Ronald B. Goodspeed, MD, MPH, President of Southcoast Hospitals Group and President of the Massachusetts Coalition for the Prevention of Medical Errors, offers this advice for patients and families to help prevent catching a potentially lethal germ while in the hospital.
- Family members and hospital staff should wash their hands coming in and out of the room.
- Patients' bodies should not be shaved before surgery. Straight-edge razors can cause small nicks that make portals for germs. Instead, use clippers, when needed.
- Antibiotics should be given within an hour before surgery to help prevent infections. But without an infection, there's generally no need to be on antibiotics a day after surgery.
- Shower the morning of surgery to help eliminate germs.

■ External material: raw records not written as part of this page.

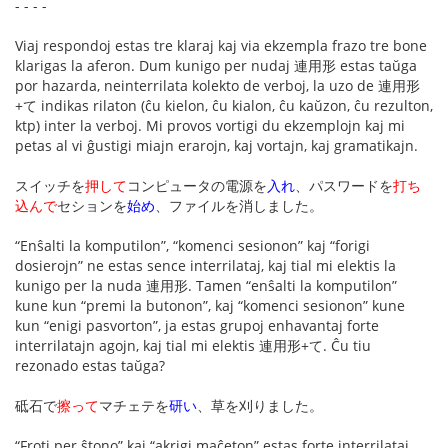
- - - -
Viaj respondoj estas tre klaraj kaj via ekzempla frazo tre bone
klarigas la aferon. Dum kunigo per nudaj 連用形 estas taŭga
por hazarda, neinterrilata kolekto de verboj, la uzo de 連用形
+て indikas rilaton (ĉu kielon, ĉu kialon, ĉu kaŭzon, ĉu rezulton,
ktp) inter la verboj. Mi provos vortigi du ekzemplojn kaj mi
petas al vi ĝustigi miajn erarojn, kaj vortajn, kaj gramatikajn.
スイッチを
押して
コンピュータの電源を
入れ
、パスワードを
打ち
込んで
セションを
始め
、ファイルを消しました。
“Enŝalti la komputilon”, “komenci sesionon” kaj “forigi
dosierojn” ne estas sence interrilataj, kaj tial mi elektis la
kunigo per la nuda 連用形. Tamen “enŝalti la komputilon”
kune kun “premi la butonon”, kaj “komenci sesionon” kune
kun “enigi pasvorton”, ja estas grupoj enhavantaj forte
interrilatajn agojn, kaj tial mi elektis 連用形+て. Ĉu tiu
rezonado estas taŭga?
砥石で
擦って
マチェテを
研い
、草を刈りました。
“Froti per ŝtono” kaj “akrigi maĉeton” estas forte interrilataj,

- If a central IV line must be put in, the skin around the site should cleaned with a special kind of soap called chlorhexidine.
- Some of the many tubes attached to surgery patients, such as urinary catheters, may not be needed, so it's important to ask whether they are. And if one type, known as a central line, is necessary, changing it frequently might not be a good idea, because that could introduce germs.
- Vulnerable patients should not be exposed to visitors with colds or other contagious illnesses.
- Health care workers should wear gloves when adjusting IV lines and performing other duties that could allow for the introduction of germs. It's also important that hands are washed before putting gloves on.
- Diabetic patients should make sure their blood sugar is especially well controlled before and after surgery because diabetics are known to be more prone to infections.
- It's important to stay warm with blankets before and after surgery. Research has shown that staying warm lessens the chance of developing a post-surgery infection.
- The mouths of ventilator patients need to be cleaned meticulously to help eliminate germs.
- For patients on ventilators, which help with breathing, make sure the head of the bed is elevated at a 30-degree angle, not flat.